The movie then displays a chart claiming to use that same CDC data — obtained through a Freedom of Information Act (FOIA) request — to make a connection between vaccinating Black children and autism risk. The findings in the chart closely resemble another study sometimes mentioned by anti-vaccine activists, but the medical journal later retracted the study, because of "undeclared competing interests on the part of the author" and "concerns about the validity of the methods and statistical analysis," (That study's author was also a paid independent contractor for Kennedy's group as of 2020 and sits on its board of directors.)

The film also brings up a 2014 study from the Mayo Clinic that showed Somali Americans and African Americans have a more robust immune response to the rubella vaccine than Caucasians and Hispanic Americans. One of those interviewed in Kennedy's film then asks, "So if you have that process that could be caused by vaccines, why wouldn't there be a link between vaccines and developmental delays?"

But the study's own author and leading vaccine researcher Dr. Gregory Poland says this conjecture is not accurate.

For her part, Yale professor Naomi Rogers only appears for about 14 seconds in the film. Her quotes are accurate. But her remarks are embedded in a wider narrative that she had "enormous problems with" — namely that the anti-vaccine movement is heroically engaged in a new civil rights campaign, one meant to stop experimentation on the Black community.

Rogers says the film uses many of the ideas that she holds "passionately, like health disparities, fighting racism in health, working against discrimination, and it's been twisted for the purposes of this anti-vax movement".

Another credible expert from mainstream medicine also appears in the film: Dr. Oliver Brooks, the immediate past president of the National Medical Association. The NMA is the largest organization representing African American physicians in the U.S.

Brooks says he agreed to be in the film because he wanted to provide balance, but, after seeing it, he now regrets doing the interview.

"The crux of the documentary is generally don't get vaccinated," Brooks told NPR in a recent interview.

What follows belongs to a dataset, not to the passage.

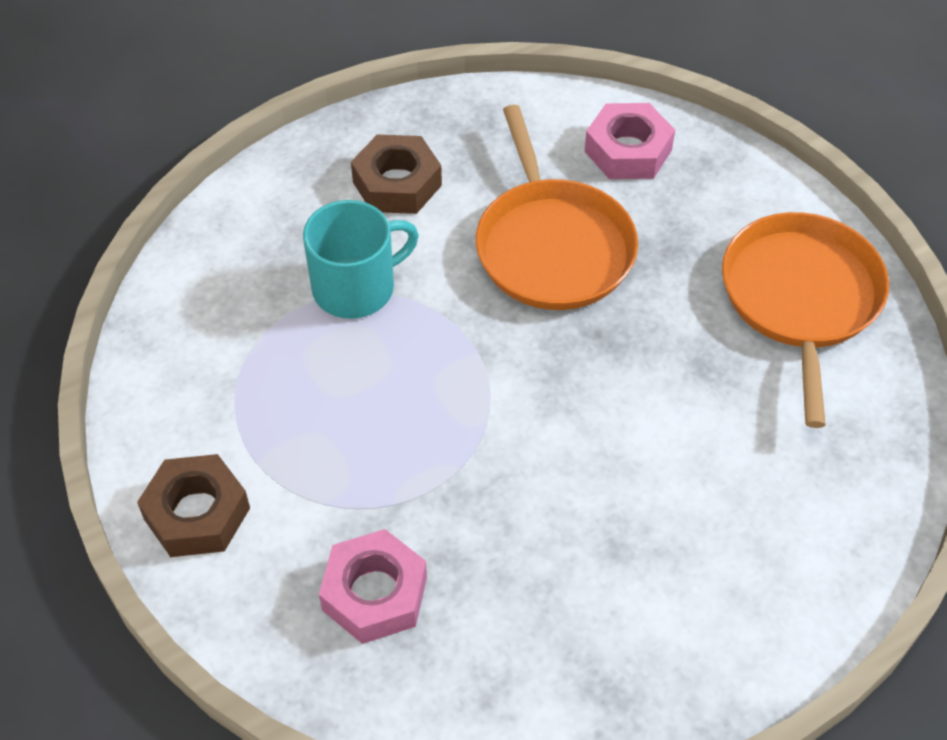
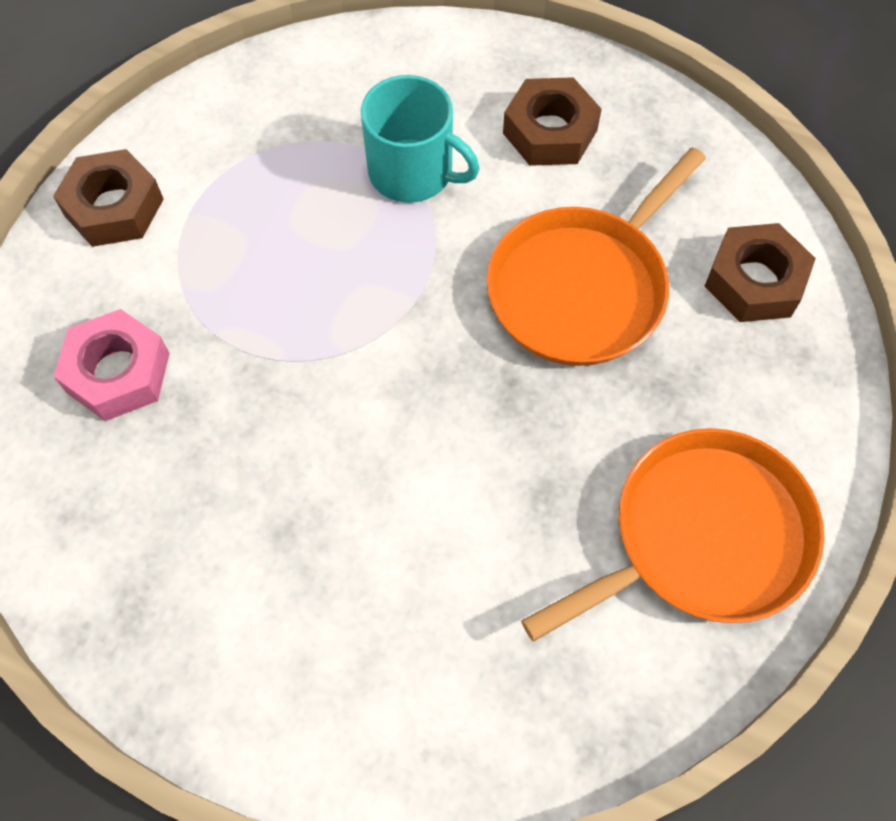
camera: 55 degrees right, 10 degrees up
pink nut [584,103,675,179] -> brown nut [705,223,816,322]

The movie begins with a string of ominous news clips about the pandemic and the COVID vaccines, and includes short interviews with people of color who talk about COVID-19 being "propaganda" and why they don't trust the vaccine. Robert F Kennedy Jr. also appears to offer a warning to viewers about vaccines: "Don't listen to me. Don't listen to Tony Fauci. Hey, and don't listen to your doctor."

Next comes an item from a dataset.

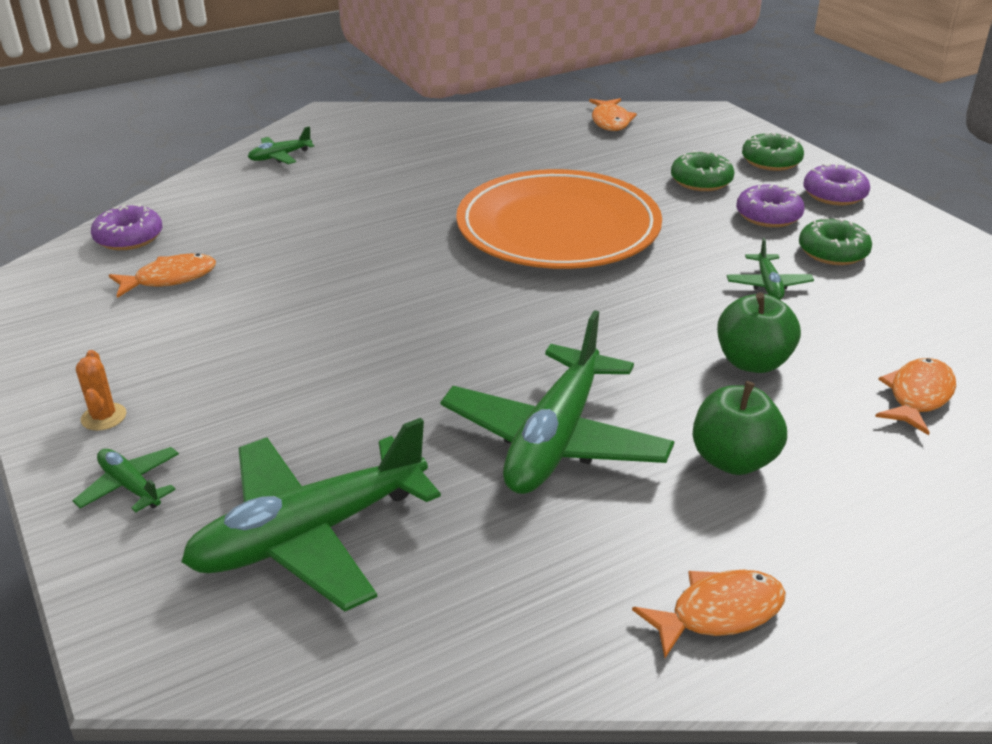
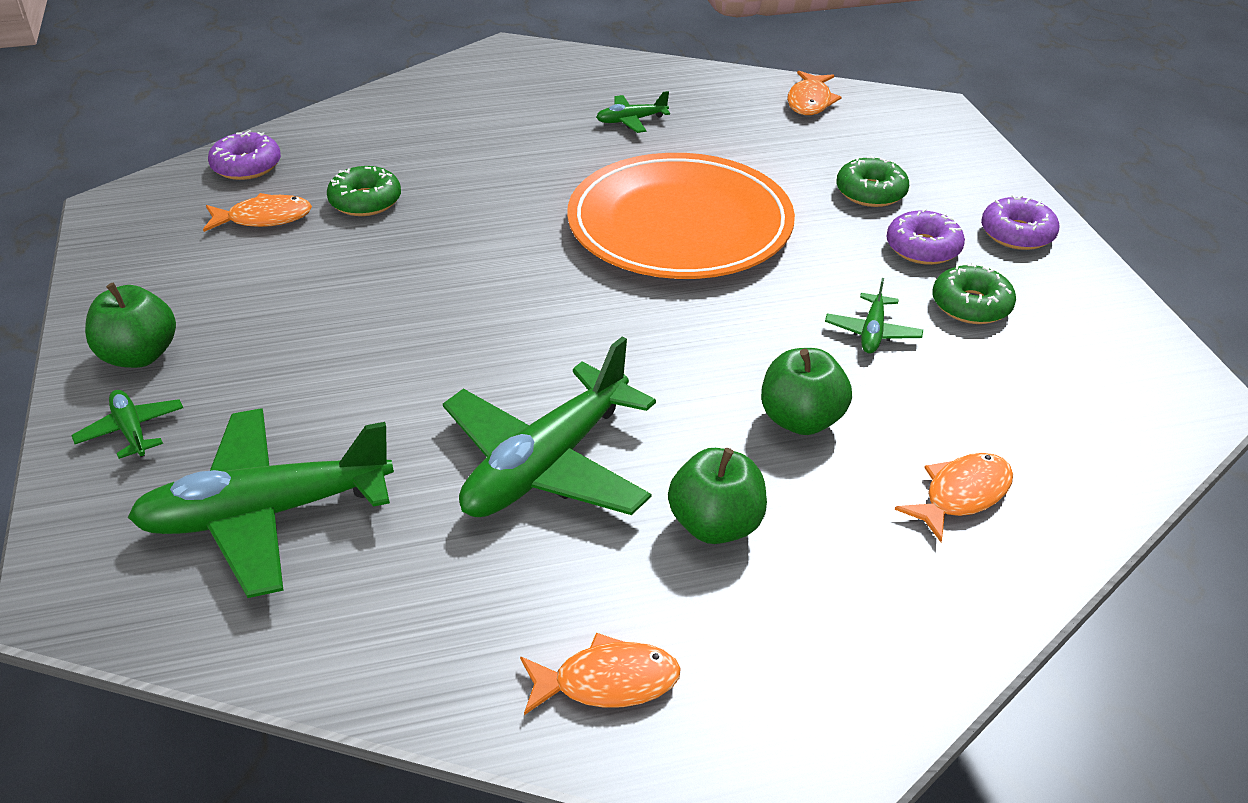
camera: 15 degrees right, 5 degrees up
orange cactus [76,350,127,431] -> green apple [85,282,176,368]
green plane [248,126,315,164] -> green plane moved to [596,91,670,133]
green donut [742,133,804,171] -> green donut moved to [327,166,401,216]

In addition to Kennedy, other producers helped make and market the film, including a prominent figure in the Nation of Islam, and a wealthy entrepreneur who recently made headlines when a private school he co-founded in Miami prohibited teachers who got the COVID-19 vaccine from returning to the classroom.

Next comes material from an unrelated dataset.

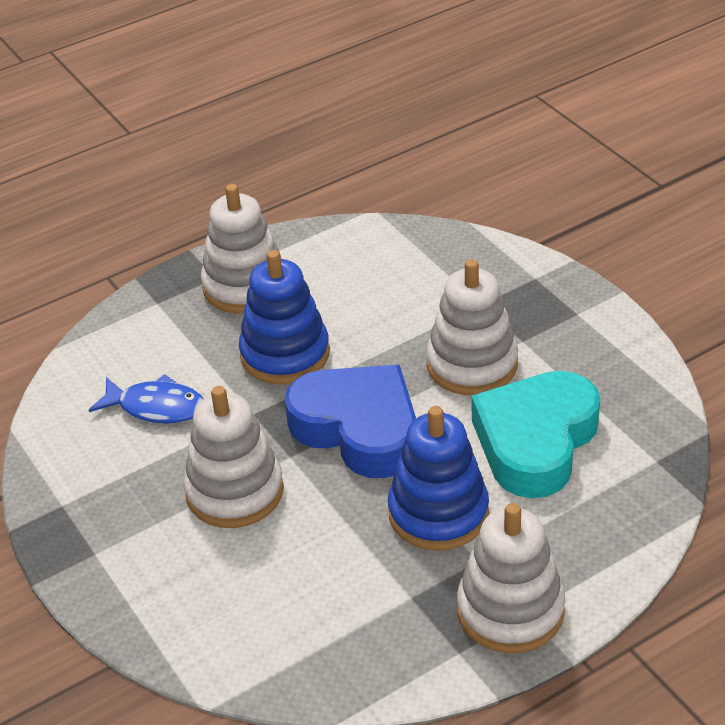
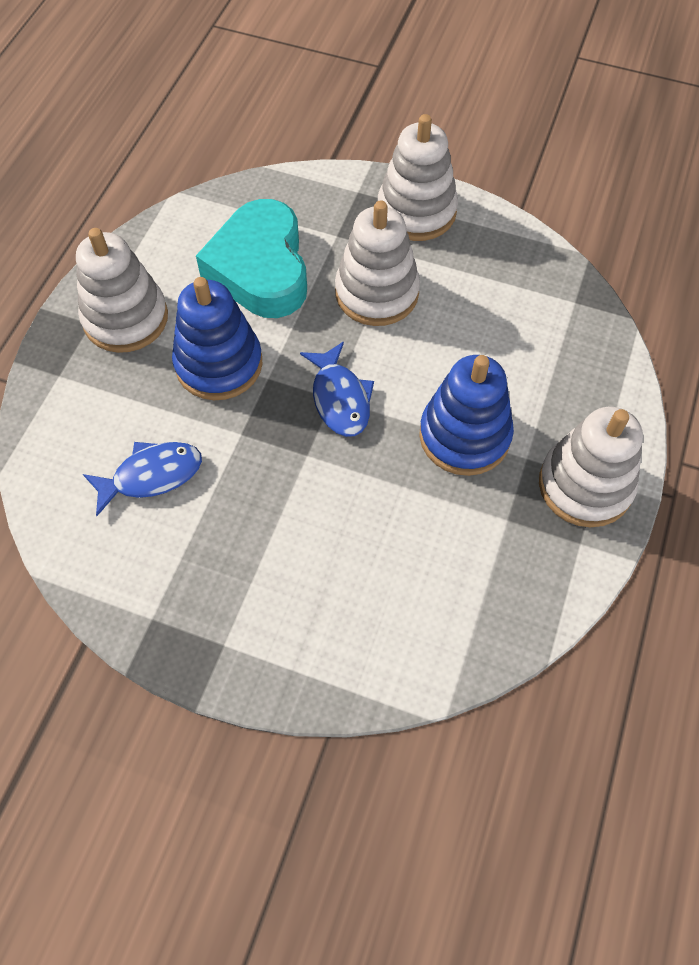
camera: 40 degrees left, 20 degrees up
white stacking toy [183,386,284,528] -> white stacking toy moved to [378,114,458,241]
blue heart [285,365,416,478] -> blue fish [300,341,374,437]
turquoise heart [472,371,600,498] -> turquoise heart moved to [196,199,307,318]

Children's Health Defense made one of the film's co-producers, Curtis Cost, available to talk with NPR. He is a longtime anti-vaccine activist, who has previously claimed that "viruses do not cause anything, it's a hoax, it's a myth, so whether you are talking about HIV virus, the flu virus or any other virus, does not cause anything."

Cost says the film does not explicitly tell people to refuse the COVID vaccine, but it "goes all the way to the present experimentations and bad things have been done by the medical establishment in America and in Africa and other parts of the world."